Please note that this regular expression does not remove DOS line breaks in double quoted CSV fields where a double quote character exists at end of a line inside the field like in following example:
Code: Select all
row 1 column 1,"row 1 column 2 with a ""double quoted string""
and a line break",row 1 column 3,"row 1 column 4 containing also a ""double quoted string"" but no line break"
row 2 column 1,row 2 column 2,row 2 column 3,row 2 column 4
Please read also
WikiPedia - Comma-separated values very carefully to understand the CSV file format.
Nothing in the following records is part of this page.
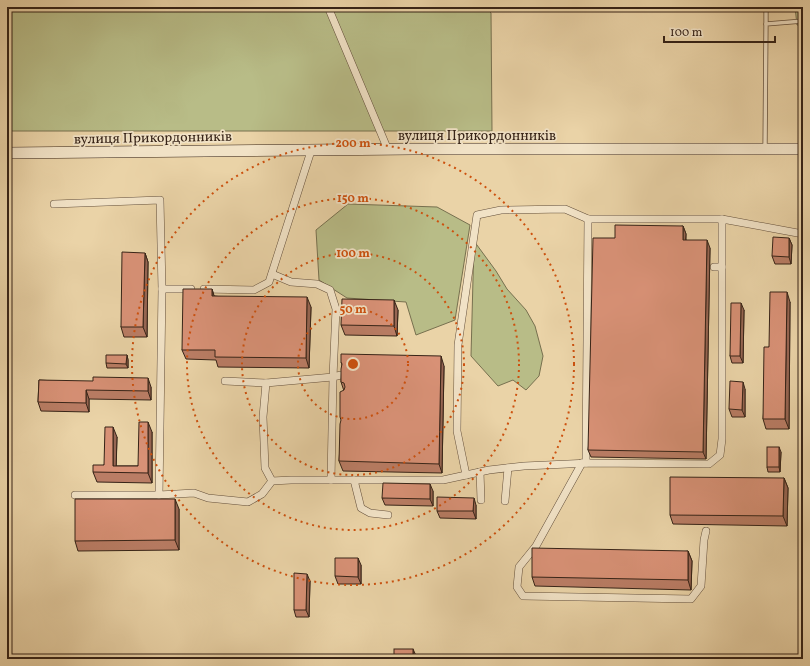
<svg xmlns="http://www.w3.org/2000/svg" width="810" height="666" font-family="Vollkorn,serif">
<rect width="100%" height="100%" fill="#ead3a7"/>
<filter id="stains"><feTurbulence type="fractalNoise" baseFrequency=".005" numOctaves="4"/><feColorMatrix values="0 0 0 0 .2 0 0 0 0 .09 0 0 0 0 .02 0 0 0 .5 -.17"/></filter>
<radialGradient id="worn" r=".72"><stop offset=".6" stop-color="#630" stop-opacity="0"/><stop offset="1" stop-color="#630" stop-opacity=".3"/></radialGradient>
<g fill="#b8bc87" stroke="#77704f">
<polygon points="7,7 486,7 491,13 492,131 7,131"/>
<polygon points="795,7 803,7 803,25 797,25"/>
<polygon points="348,204 437,207 470,225 455,320 416,335 406,302 347,298 319,280 316,230"/>
<polygon points="474,241 496,271 507,289 526,310 535,326 543,356 539,376 526,390 513,380 498,386 471,356"/>
</g>
<g fill="none" stroke-linecap="round" stroke-linejoin="round">
<g stroke="#634f3b" stroke-width="5">
<g id="lane">
<polyline points="766,7 766,24"/>
<polyline points="765,148 766,24 803,21"/>
</g>
</g>
<g stroke="#634f3b" stroke-width="8">
<g id="street">
<polyline points="328,7 388,150"/>
<polyline points="54,204 160,200 162,289 191,289"/>
<polyline points="714,267 722,267"/>
<polyline points="204,289 254,290 269,282 311,151"/>
<polyline points="225,381 266,383 333,377 336,309 330,290 317,284 291,282 272,274"/>
<polyline points="266,383 263,417 265,468 272,481"/>
<polyline points="582,463 536,546 519,567 517,587 523,596 691,599 701,586 704,540 706,531"/>
<polyline points="586,463 588,219 722,219"/>
<polyline points="480,472 481,500"/>
<polyline points="466,475 457,431 458,345 477,215 501,210 565,209 588,219"/>
<polyline points="331,480 333,377 341,375"/>
<polyline points="354,480 361,508 370,513 388,515"/>
<polyline points="75,495 159,495 162,289"/>
<polyline points="159,495 194,493 208,498 248,502 262,494 272,481 291,480 443,480 489,470 524,466 590,463 709,464 720,455 722,439 722,219 803,234"/>
<polyline points="505,501 508,468"/>
</g>
</g>
<g stroke="#362317" stroke-width="12">
<polyline id="secondary" points="7,153 412,149 803,149"/>
</g>
<use href="#lane" stroke="#f1e2c6" stroke-width="3.5"/>
<use href="#street" stroke="#f1e2c6" stroke-width="7"/>
<use href="#secondary" stroke="#f1e2c6" stroke-width="11"/>
</g>
<g fill="#ba7d65" stroke="#362317">
<polygon points="683,226 686,234 686,240 710,248 706,459 591,457 588,450 615,238"/>
<polygon points="789,238 792,245 791,264 775,264 772,256"/>
<polygon points="145,253 148,262 147,337 124,337 121,327"/>
<polygon points="212,289 214,296 311,307 309,368 218,367 216,360 186,359 182,350"/>
<polygon points="790,302 789,429 766,429 763,419 769,347"/>
<polygon points="398,310 397,336 345,335 341,325"/>
<polygon points="744,310 743,363 732,363 730,356"/>
<polygon points="127,355 128,360 128,368 107,368 106,363"/>
<polygon points="341,362 444,366 442,473 343,471 339,461 344,391 341,382 342,365"/>
<polygon points="39,380 151,387 151,400 89,399 89,412 41,411 38,402"/>
<polygon points="745,389 745,417 732,417 729,409"/>
<polygon points="152,432 152,483 97,482 93,472 104,465 117,437 116,466 138,466"/>
<polygon points="781,452 780,472 768,472 767,467"/>
<polygon points="784,478 788,488 787,526 673,524 670,515"/>
<polygon points="433,491 433,506 385,505 382,498"/>
<polygon points="476,505 476,519 440,518 437,511"/>
<polygon points="179,509 179,550 78,551 75,541"/>
<polygon points="688,551 692,561 691,590 535,586 532,577"/>
<polygon points="361,565 361,584 338,584 335,576"/>
<polygon points="310,581 309,617 296,617 294,610"/>
</g>
<g fill="#976653" stroke="#362317">
<polygon points="683,226 686,234 685,247 683,240"/>
<polygon points="789,238 792,245 791,264 789,257"/>
<polygon points="707,240 710,248 706,459 703,452"/>
<polygon points="145,253 148,262 147,337 143,327"/>
<polygon points="212,289 215,299 212,296"/>
<polygon points="787,292 790,302 789,429 785,419"/>
<polygon points="307,297 311,307 309,368 306,358"/>
<polygon points="394,300 398,310 397,336 394,326"/>
<polygon points="741,303 744,310 743,363 740,356"/>
<polygon points="127,355 128,360 128,368 126,364"/>
<polygon points="441,356 444,366 442,473 439,464"/>
<polygon points="148,378 151,387 151,400 148,391"/>
<polygon points="743,382 745,389 745,417 742,410"/>
<polygon points="86,390 89,399 89,412 86,403"/>
<polygon points="148,422 152,432 152,483 148,473"/>
<polygon points="113,427 117,437 116,473 113,466"/>
<polygon points="779,447 781,452 780,472 779,467"/>
<polygon points="784,478 788,488 787,526 783,516"/>
<polygon points="430,484 433,491 433,506 430,499"/>
<polygon points="474,498 476,505 476,519 473,511"/>
<polygon points="175,499 179,509 179,550 175,540"/>
<polygon points="688,551 692,561 691,590 688,580"/>
<polygon points="358,558 361,565 361,584 358,577"/>
<polygon points="307,574 310,581 309,617 306,610"/>
<polygon points="413,649 417,658 417,659 413,659"/>
</g>
<g fill="#d89176" stroke="#362317">
<polygon points="615,225 683,226 683,240 707,240 703,452 588,450 593,238 615,238"/>
<polygon points="773,237 789,238 789,257 772,256"/>
<polygon points="122,252 145,253 143,327 121,327"/>
<polygon points="183,289 212,289 212,296 307,297 306,358 215,357 215,350 182,350"/>
<polygon points="770,292 787,292 785,419 763,419 764,347 769,347"/>
<polygon points="342,299 394,300 394,326 341,325"/>
<polygon points="731,303 741,303 740,356 730,356"/>
<polygon points="341,354 441,356 439,464 339,461 340,424 341,420 340,417 340,392 344,390 345,387 344,383 341,382 341,369 342,364 341,362"/>
<polygon points="106,355 127,355 126,364 106,363"/>
<polygon points="93,377 148,378 148,391 86,390 86,403 38,402 39,380 93,381"/>
<polygon points="730,381 743,382 742,410 729,409"/>
<polygon points="139,422 148,422 148,473 93,472 93,465 104,465 105,427 113,427 113,466 138,466"/>
<rect x="767" y="447" width="12" height="20"/>
<polygon points="670,477 784,478 783,516 670,515"/>
<polygon points="383,483 430,484 430,499 382,498"/>
<polygon points="437,497 474,498 473,511 437,511"/>
<polygon points="75,499 175,499 175,540 75,541"/>
<polygon points="532,548 688,551 688,580 532,577"/>
<polygon points="335,558 358,558 358,577 335,576"/>
<polygon points="294,573 307,574 306,610 294,610"/>
<rect x="394" y="649" width="19" height="10"/>
<rect x="555" y="657" width="55" height="2"/>
</g>
<g fill="none" stroke="#cd510e" stroke-width="2" stroke-dasharray="2 4">
<circle cx="353" cy="364" r="55"/>
<circle cx="353" cy="364" r="111"/>
<circle cx="353" cy="364" r="166"/>
<circle cx="353" cy="364" r="221"/>
</g>
<g text-anchor="middle" stroke-width="3.5" stroke-linejoin="round" paint-order="stroke">
<g font-size="14" fill="#362317" stroke="#f1e2c6">
<text x="477" y="140">вулиця Прикордонників</text>
<text transform="translate(153 137) rotate(-1)" y="5">вулиця Прикордонників</text>
</g>
</g>
<circle cx="353" cy="364" r="6" fill="#cd510e" stroke="#f1e2c6" stroke-width="2"/>
<g font-size="12" text-anchor="middle" font-weight="bold" fill="#cd510e" stroke="#f1e2c6" stroke-width="3.5" stroke-linejoin="round" paint-order="stroke">
<text x="353" y="147">200 m</text>
<text x="353" y="202">150 m</text>
<text x="353" y="257">100 m</text>
<text x="353" y="313">50 m</text>
</g>
<rect width="810" height="666" fill="none" stroke="#ead3a7" stroke-width="24"/>
<rect x="8" y="8" width="794" height="650" fill="none" stroke="#362317" stroke-width="2"/>
<rect x="12" y="12" width="786" height="642" fill="none" stroke="#362317"/>
<path d="M664 36v6h111v-6" fill="none" stroke="#362317" stroke-width="2"/>
<text x="670" y="36" font-size="12" fill="#362317" stroke="#f1e2c6" stroke-width="3" paint-order="stroke">100 m</text>
<rect width="100%" height="100%" filter="url(#stains)"/>
<rect width="100%" height="100%" fill="url(#worn)"/>
</svg>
Normally when a line break in a field in Excel is entered with ALT+RETURN and the Excel file is saved as CSV file, Excel will double quote this field and use a line-feed without preceding carriage return character as line break, whereas the row itself is terminated with carriage return + line-feed. Example:
"row 1 column 1 text in line 1
LFtext in line 2
LFtext in line 3",row 1 column 2 text,row 1 column 3 value
CRLF
"row 2 column 1 text,"row 2 column 2 text in line 1
LFtext in line 2",row 2 column 3 value
CRLF
Using the second expression in the Perl OR expression is therefore normally enough to delete all line breaks in fields when the CSV file was opened with the configuration settings
Never prompt to convert files to DOS format and
Only recognize DOS terminated lines (CR/LF) as new lines for editing enabled at
Advanced - Configuration - File Handling - DOS/UNIX/MAC Handling. The line-feeds in the CSV file without a preceding carriage return are displayed with this configuration setting as rectangles.
Many thanks to pietzcker who posted all 3 expressions which I have just combined here into 1 OR expression.